- Opening Delimiter -

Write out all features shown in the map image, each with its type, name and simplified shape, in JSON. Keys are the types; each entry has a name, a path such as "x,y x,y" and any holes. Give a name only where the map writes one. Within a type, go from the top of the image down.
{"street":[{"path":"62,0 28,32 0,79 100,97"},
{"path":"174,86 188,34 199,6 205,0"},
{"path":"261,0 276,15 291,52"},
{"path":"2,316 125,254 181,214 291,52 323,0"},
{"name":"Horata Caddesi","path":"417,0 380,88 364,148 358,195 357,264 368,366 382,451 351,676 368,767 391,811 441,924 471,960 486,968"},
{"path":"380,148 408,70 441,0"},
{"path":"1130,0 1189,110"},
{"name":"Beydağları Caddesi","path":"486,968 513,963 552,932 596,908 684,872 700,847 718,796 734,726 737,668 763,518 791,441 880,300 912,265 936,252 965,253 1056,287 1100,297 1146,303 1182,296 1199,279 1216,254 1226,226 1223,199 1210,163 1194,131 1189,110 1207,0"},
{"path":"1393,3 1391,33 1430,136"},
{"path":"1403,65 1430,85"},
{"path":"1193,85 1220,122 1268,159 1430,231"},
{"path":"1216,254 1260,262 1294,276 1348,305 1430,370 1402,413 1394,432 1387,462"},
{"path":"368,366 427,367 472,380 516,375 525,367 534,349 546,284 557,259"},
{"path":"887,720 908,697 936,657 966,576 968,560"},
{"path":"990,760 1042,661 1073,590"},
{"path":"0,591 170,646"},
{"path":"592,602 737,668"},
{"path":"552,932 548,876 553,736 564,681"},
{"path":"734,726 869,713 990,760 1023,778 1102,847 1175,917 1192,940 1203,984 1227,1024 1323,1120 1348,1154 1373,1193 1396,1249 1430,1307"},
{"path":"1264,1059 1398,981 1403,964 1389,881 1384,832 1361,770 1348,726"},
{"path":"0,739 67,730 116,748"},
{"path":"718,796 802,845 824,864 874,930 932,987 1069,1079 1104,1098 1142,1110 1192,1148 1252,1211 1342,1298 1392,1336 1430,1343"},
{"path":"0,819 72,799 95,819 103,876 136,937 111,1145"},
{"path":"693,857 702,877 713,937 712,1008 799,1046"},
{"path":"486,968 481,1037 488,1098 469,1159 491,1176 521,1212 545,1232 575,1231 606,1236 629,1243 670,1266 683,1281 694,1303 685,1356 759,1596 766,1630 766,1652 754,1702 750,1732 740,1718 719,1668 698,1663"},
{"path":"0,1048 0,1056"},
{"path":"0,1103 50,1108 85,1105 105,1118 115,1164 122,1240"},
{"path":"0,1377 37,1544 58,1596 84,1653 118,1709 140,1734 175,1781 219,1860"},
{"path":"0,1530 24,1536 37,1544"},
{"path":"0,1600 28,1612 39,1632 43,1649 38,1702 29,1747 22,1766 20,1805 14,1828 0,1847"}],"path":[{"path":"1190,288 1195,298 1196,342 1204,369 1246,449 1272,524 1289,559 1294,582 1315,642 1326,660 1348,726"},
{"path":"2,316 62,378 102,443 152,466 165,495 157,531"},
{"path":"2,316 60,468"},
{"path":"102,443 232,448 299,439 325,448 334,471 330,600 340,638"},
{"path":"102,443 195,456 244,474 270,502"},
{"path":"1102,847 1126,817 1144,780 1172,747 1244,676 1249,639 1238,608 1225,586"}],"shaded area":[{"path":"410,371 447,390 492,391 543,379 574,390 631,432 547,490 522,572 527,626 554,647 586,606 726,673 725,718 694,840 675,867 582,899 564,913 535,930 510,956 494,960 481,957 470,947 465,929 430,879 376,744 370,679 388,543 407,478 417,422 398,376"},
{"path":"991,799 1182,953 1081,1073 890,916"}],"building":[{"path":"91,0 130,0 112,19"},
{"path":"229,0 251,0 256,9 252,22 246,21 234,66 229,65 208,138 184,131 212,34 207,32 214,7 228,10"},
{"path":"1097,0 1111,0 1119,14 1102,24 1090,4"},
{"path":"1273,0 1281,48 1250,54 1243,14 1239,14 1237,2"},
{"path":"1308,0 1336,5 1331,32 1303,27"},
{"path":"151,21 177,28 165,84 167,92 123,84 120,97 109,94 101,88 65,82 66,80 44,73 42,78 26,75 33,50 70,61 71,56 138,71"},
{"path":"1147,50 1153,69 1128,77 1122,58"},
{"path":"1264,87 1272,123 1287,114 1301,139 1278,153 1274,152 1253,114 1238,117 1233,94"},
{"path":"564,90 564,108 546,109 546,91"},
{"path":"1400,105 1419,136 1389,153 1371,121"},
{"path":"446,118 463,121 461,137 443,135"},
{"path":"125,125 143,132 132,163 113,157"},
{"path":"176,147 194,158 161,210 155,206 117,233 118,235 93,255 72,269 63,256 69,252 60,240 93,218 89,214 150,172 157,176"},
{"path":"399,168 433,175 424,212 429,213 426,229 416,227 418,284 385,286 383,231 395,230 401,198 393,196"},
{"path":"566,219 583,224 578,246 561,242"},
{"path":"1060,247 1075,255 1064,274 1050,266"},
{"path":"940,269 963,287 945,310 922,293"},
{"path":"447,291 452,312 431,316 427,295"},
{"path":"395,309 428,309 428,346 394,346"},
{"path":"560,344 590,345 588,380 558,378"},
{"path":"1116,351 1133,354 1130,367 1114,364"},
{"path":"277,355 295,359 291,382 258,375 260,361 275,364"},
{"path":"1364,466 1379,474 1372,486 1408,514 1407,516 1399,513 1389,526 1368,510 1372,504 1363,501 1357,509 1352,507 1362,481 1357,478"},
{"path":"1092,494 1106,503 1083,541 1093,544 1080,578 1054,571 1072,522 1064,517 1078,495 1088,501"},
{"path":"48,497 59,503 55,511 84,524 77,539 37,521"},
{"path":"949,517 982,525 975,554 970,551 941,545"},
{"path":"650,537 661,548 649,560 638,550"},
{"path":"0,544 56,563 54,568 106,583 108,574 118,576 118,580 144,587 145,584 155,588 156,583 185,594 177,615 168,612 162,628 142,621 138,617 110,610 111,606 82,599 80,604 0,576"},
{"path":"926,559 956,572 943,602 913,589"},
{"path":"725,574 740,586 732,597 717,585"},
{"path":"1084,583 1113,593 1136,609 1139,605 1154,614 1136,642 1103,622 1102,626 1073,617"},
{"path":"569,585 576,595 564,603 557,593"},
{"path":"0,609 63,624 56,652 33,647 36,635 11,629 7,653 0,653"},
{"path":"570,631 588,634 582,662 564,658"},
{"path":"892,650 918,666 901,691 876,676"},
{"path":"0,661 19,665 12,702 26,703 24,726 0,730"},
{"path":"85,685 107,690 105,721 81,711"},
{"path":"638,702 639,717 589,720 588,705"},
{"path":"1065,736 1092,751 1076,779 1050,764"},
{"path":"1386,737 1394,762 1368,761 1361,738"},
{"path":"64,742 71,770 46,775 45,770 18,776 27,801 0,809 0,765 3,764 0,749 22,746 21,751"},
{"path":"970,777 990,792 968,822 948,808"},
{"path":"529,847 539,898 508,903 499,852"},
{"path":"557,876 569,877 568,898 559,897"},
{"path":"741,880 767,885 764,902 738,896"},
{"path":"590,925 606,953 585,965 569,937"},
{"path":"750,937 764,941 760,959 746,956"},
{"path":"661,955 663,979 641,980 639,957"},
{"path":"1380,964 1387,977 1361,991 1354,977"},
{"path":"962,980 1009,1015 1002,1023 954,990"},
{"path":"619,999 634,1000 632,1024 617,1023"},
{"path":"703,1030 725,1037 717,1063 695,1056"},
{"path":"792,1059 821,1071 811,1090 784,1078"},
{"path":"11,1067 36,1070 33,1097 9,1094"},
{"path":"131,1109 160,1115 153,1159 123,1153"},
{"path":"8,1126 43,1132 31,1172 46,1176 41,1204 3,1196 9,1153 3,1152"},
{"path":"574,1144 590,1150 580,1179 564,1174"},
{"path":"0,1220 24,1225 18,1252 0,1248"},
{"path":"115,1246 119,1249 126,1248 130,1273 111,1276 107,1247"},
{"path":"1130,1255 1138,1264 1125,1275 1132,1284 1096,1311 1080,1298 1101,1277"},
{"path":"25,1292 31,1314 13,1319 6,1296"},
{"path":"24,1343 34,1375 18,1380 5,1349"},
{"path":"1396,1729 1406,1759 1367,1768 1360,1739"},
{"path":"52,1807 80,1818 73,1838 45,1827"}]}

- Closing Delimiter -

* Task requirements *
Read the listing. Report every line that includes the word "name".

* Exercise answer *
Write out all features shown in the map image, each with its type, name and simplified shape, in JSON. Keys are the types; each entry has a name, a path such as "x,y x,y" and any holes. Give a name only where the map writes one. Within a type, go from the top of the image down.
{"name":"Horata Caddesi","path":"417,0 380,88 364,148 358,195 357,264 368,366 382,451 351,676 368,767 391,811 441,924 471,960 486,968"},
{"name":"Beydağları Caddesi","path":"486,968 513,963 552,932 596,908 684,872 700,847 718,796 734,726 737,668 763,518 791,441 880,300 912,265 936,252 965,253 1056,287 1100,297 1146,303 1182,296 1199,279 1216,254 1226,226 1223,199 1210,163 1194,131 1189,110 1207,0"},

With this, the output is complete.